- The model is that chatbot does not generate the conversation, but simply quotes a passage from a book or other source.
2018-09-30
- I was trying to do with learning.
- Changed the rule base to separate by brackets, curly braces, punctuation, etc.
- After all, the most frequent bad pattern is that ābroken sentencesā are produced, so I just used punctuation marks to separate them.
- If anything, it would make more sense for seq2seq to take this āone sentenceā as input data and output it by shaving off the indicator words, etc.
- Leave it bare as the initial value.
- Word-based input, output empty string when word to be deleted
- I mean, would you prefer a binary classification of ābare or deletedā?
- Model of the quotation itself
- Model of citation starting point
- Model of Citation End Points
feature value
-
Contains key phrase 1/0
-
The word boundary, 1/0
-
It is of moderate length. What is the definition of moderate?
-
Punctuation immediately preceding 1/0
-
The model for the start and end points should be something that can be computed using only local features.
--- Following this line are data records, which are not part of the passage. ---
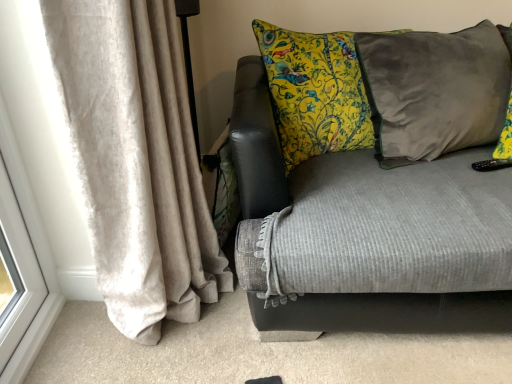
Describe the element at coordinates (434, 90) in the screenshot. The image size is (512, 384). I see `velvet gray pillow at right` at that location.

This screenshot has width=512, height=384. What do you see at coordinates (383, 197) in the screenshot? I see `velvet gray couch at center` at bounding box center [383, 197].

The height and width of the screenshot is (384, 512). I want to click on velvet gray pillow at right, so click(434, 90).

Between beige velvet curtain at left and velvet gray couch at center, which one has smaller width?

beige velvet curtain at left.

Visually, is beige velvet curtain at left positioned to the left or to the right of velvet gray couch at center?

beige velvet curtain at left is positioned on velvet gray couch at center's left side.

Find the location of a particular element. studio couch that is on the right side of beige velvet curtain at left is located at coordinates (383, 197).

Find the location of a particular element. This screenshot has height=384, width=512. curtain below the velvet gray pillow at right (from a real-world perspective) is located at coordinates (136, 160).

Is velvet gray pillow at right touching beige velvet curtain at left?

velvet gray pillow at right and beige velvet curtain at left are not in contact.

Is beige velvet curtain at left completely or partially inside velvet gray pillow at right?

That's incorrect, beige velvet curtain at left is not inside velvet gray pillow at right.

Looking at this image, how distant is velvet gray pillow at right from beige velvet curtain at left?

velvet gray pillow at right is 33.06 inches away from beige velvet curtain at left.

Is velvet gray couch at center shorter than beige velvet curtain at left?

Indeed, velvet gray couch at center has a lesser height compared to beige velvet curtain at left.

From a real-world perspective, is velvet gray couch at center above or below beige velvet curtain at left?

From a real-world perspective, velvet gray couch at center is physically below beige velvet curtain at left.

Is velvet gray couch at center further to the viewer compared to beige velvet curtain at left?

Yes, velvet gray couch at center is behind beige velvet curtain at left.

Does velvet gray couch at center appear on the left side of beige velvet curtain at left?

In fact, velvet gray couch at center is to the right of beige velvet curtain at left.

Based on the photo, from the image's perspective, would you say velvet gray couch at center is shown under velvet gray pillow at right?

Indeed, from the image's perspective, velvet gray couch at center is shown beneath velvet gray pillow at right.

Can you confirm if velvet gray couch at center is bigger than velvet gray pillow at right?

Yes, velvet gray couch at center is bigger than velvet gray pillow at right.

How distant is velvet gray couch at center from velvet gray pillow at right?

velvet gray couch at center is 6.55 inches from velvet gray pillow at right.

Can we say velvet gray couch at center lies outside velvet gray pillow at right?

That's correct, velvet gray couch at center is outside of velvet gray pillow at right.

Considering the sizes of objects beige velvet curtain at left and velvet gray pillow at right in the image provided, who is wider, beige velvet curtain at left or velvet gray pillow at right?

beige velvet curtain at left.

Are beige velvet curtain at left and velvet gray pillow at right beside each other?

No, beige velvet curtain at left is not beside velvet gray pillow at right.

Where is `curtain below the velvet gray pillow at right (from a real-world perspective)`? This screenshot has height=384, width=512. curtain below the velvet gray pillow at right (from a real-world perspective) is located at coordinates (136, 160).

Are velvet gray pillow at right and velvet gray couch at center making contact?

velvet gray pillow at right and velvet gray couch at center are not in contact.

Considering the positions of point (431, 141) and point (336, 183), is point (431, 141) closer or farther from the camera than point (336, 183)?

Point (431, 141).

Would you say velvet gray couch at center is part of velvet gray pillow at right's contents?

No, velvet gray couch at center is not inside velvet gray pillow at right.

You are a GUI agent. You are given a task and a screenshot of the screen. Output one action in this format:
    pyautogui.click(x=<x>, y=<y>)
    Task: Click on the pillow above the velvet gray couch at center (from the image's perspective)
    The image size is (512, 384).
    Given the screenshot: What is the action you would take?
    pyautogui.click(x=434, y=90)

The width and height of the screenshot is (512, 384). In order to click on studio couch beneath the beige velvet curtain at left (from a real-world perspective) in this screenshot , I will do [383, 197].

What are the coordinates of `pillow located above the beige velvet curtain at left (from a real-world perspective)` in the screenshot? It's located at (434, 90).

Based on their spatial positions, is beige velvet curtain at left or velvet gray pillow at right closer to velvet gray couch at center?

- Context of surrounding few words
-
The appropriate length of the quotation can be made as a model of the quotation itself
-
The model of the goodness of the quotation itself is made by LSTM.
-
We can use both as probability models and then multiply them together.
This page is auto-translated from /nishio/ē“ę„å¼ēØć¢ćć« using DeepL. If you looks something interesting but the auto-translated English is not good enough to understand it, feel free to let me know at @nishio_en. Iām very happy to spread my thought to non-Japanese readers.